Readers Write: Trump a threat to us, our national security

The Island Now

Donald J. Trump’s actions in his first 100 days in the Oval Office cannot be normalized as some commentators have attempted to do.

Mr. Trump is not just an incompetent purveyor of traditional Republican economic and social policies with some populist overtones.

He is a threat to our national security while at the same time threatening to tear apart our country’s moral fabric.

Mr. Trump’s foreign policy moves have been head-spinning, at first engaging in China, Iran, North Korea, NATO and NAFTA bashing and then seeming to back off while continuing to employ undiplomatic language.

In an area where precision is everything, Mr. Trump’s inability to articulate coherent policies is dangerous.

For a long time, Mr. Trump was seeking to reset our relations with Vladimir Putin’s Russia.

As more and more information about Russian connections to the Trump campaign and Russian efforts to elect Mr. Trump came to light, however, Mr. Trump made an abrupt U-turn.

On the one hand, Mr. Trump has raised tensions with North Korea, even saying that he was sending an armada to the area when, in fact, our ships were heading in the other direction.

On the other hand, he announced last week that he wants South Korea to pay for the missile defense system which the United States is installing against North Korean missiles and which we had previously agreed to pay for.

The White House national security adviser, Lt. Gen. H. R. McMaster, had to bail out Mr. Trump on that blunder.

But, the next day Mr. Trump was saying that he was willing to meet with the North Korean dictator, Kim Jong-un.  Go figure.
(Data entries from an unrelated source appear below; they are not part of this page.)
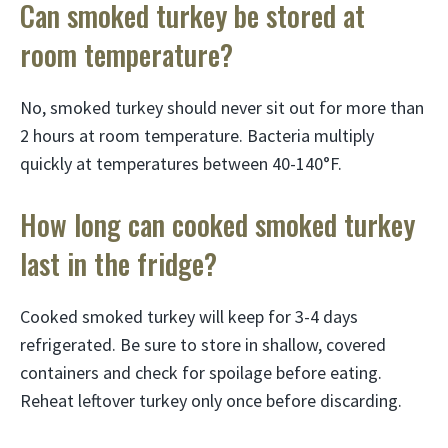
Can smoked turkey be stored at
room temperature?
No, smoked turkey should never sit out for more than
2 hours at room temperature. Bacteria multiply
quickly at temperatures between 40-140°F.
How long can cooked smoked turkey
last in the fridge?
Cooked smoked turkey will keep for 3-4 days
refrigerated. Be sure to store in shallow, covered
containers and check for spoilage before eating.
Reheat leftover turkey only once before discarding.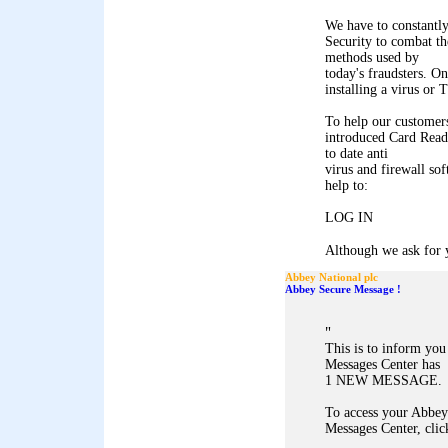
We have to constantl
Security to combat th
methods used by
today's fraudsters. On
installing a virus or
To help our customers
introduced Card Reade
to date anti
virus and firewall so
help to:
LOG IN
Although we ask for y
Abbey National plc
Abbey Secure Message !
"
This is to inform yo
Messages Center has
1 NEW MESSAGE.
To access your Abbey
Messages Center, clic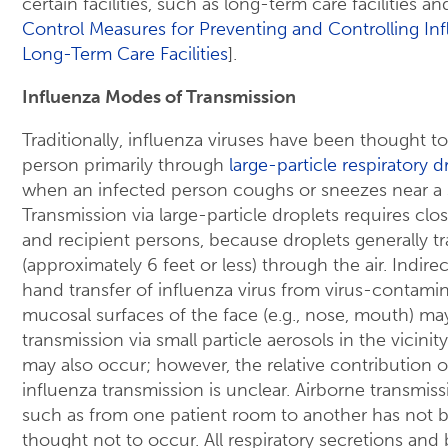
certain facilities, such as long-term care facilities an
Control Measures for Preventing and Controlling Inf
Long-Term Care Facilities
].
Influenza Modes of Transmission
Traditionally, influenza viruses have been thought t
person primarily through
large-particle respiratory 
when an infected person coughs or sneezes near a 
Transmission via large-particle droplets requires c
and recipient persons, because droplets generally tr
(approximately 6 feet or less) through the air. Indire
hand transfer of influenza virus from virus-contamin
mucosal surfaces of the face (e.g., nose, mouth) ma
transmission via small particle aerosols in the vicinit
may also occur; however, the relative contribution o
influenza transmission is unclear. Airborne transmiss
such as from one patient room to another has not
thought not to occur. All respiratory secretions and b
In still another undiplomatic move, Mr. Trump invited President Rodrigo Duterte of the Philippines, an authoritarian leader accused of ordering extrajudicial killings of drug suspects, to the White House, catching the State Department and the National Security Council completely off guard according to news reports.
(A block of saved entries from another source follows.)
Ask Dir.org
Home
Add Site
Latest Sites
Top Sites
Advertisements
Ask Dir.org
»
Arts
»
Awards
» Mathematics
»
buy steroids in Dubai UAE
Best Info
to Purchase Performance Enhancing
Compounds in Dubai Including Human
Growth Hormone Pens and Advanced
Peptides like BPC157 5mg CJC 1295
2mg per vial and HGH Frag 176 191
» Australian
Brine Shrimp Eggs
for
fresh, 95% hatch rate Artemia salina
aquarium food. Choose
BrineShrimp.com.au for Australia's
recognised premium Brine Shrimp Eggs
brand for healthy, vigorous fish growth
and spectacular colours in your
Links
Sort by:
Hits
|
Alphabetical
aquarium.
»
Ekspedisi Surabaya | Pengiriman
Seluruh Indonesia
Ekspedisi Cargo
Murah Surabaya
At least Mr. Duterte was smart enough to say he had better things to do than meet with Mr. Trump.

On the domestic front, Mr. Trump continues to threaten the rule of law with his attacks on the judiciary.
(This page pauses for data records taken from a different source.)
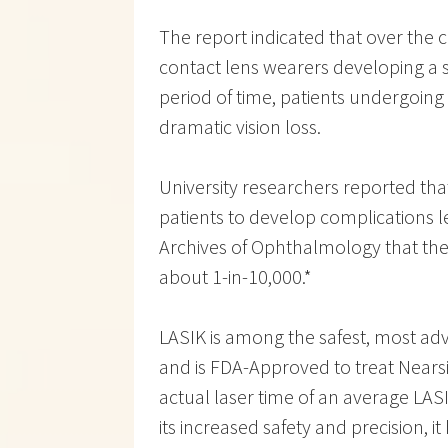
The report indicated that over the co
contact lens wearers developing a s
period of time, patients undergoin
dramatic vision loss.
University researchers reported tha
patients to develop complications le
Archives of Ophthalmology that the c
about 1-in-10,000.*
LASIK is among the safest, most ad
and is FDA-Approved to treat Nears
actual laser time of an average LA
its increased safety and precision,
His refusal to rid the White House of bigots and his continuing attacks on immigrants and Muslims undercuts every statement he makes about tolerance and respect.

In fact, the courts have used Mr. Trump’s own  inflammatory words and those of his staff to block his restrictive executive orders.

And Mr. Trump remains a threat to our environment with his attacks on the Paris accords on global warming and his executive orders opening up federal lands to exploitation.

The damage that will result from failing to address the dangers to our environment threatens to destroy the sustainability of human life on this planet.

About the only thing normal about Mr. Trump is his one-page “plan” to cut taxes for corporations and the wealthy without explaining how we’re going to pay for the lost revenues.

Deficit-conscious Republicans, who falsely mocked Democratic budgets as budget busting, create those lost revenues through “dynamic scoring,” which most economists dismiss in the same way they discredited supply-side economics.

Republican presidential candidate George H.W. Bush called it “voodoo economics.”

I call it magical thinking.

But, I get it.

Republican deficits are a good thing.  Democratic deficits are terrible.

Republican tax cuts for the wealthy will grow the economy.

Democratic tax cuts for the middle and lower classes will destroy the economy.

Republican revenue projections, however baseless, must be taken at face value.  Democratic revenue projections, however well supported by independent analyses, are magical thinking.

Sadly, history tells us that it’s Republican administrations which have been guilty of magical thinking and led us to deep economic downturns.

Are we doomed to repeat this ideological recipe for disaster once again (double dip recession anyone?), or will cooler heads listen to the danger signals raised by mainstream economists?

Donald Trump has done a lot to enhance the value of the Trump Organization and his own finances since he entered the Oval Office and his tax plan is just the latest example of where his interests lie.

The question that remains is when will the workers who put Mr. Trump in the White House recognize that what’s great for Donald Trump and his billionaire friends won’t bring back the great jobs that he promised them?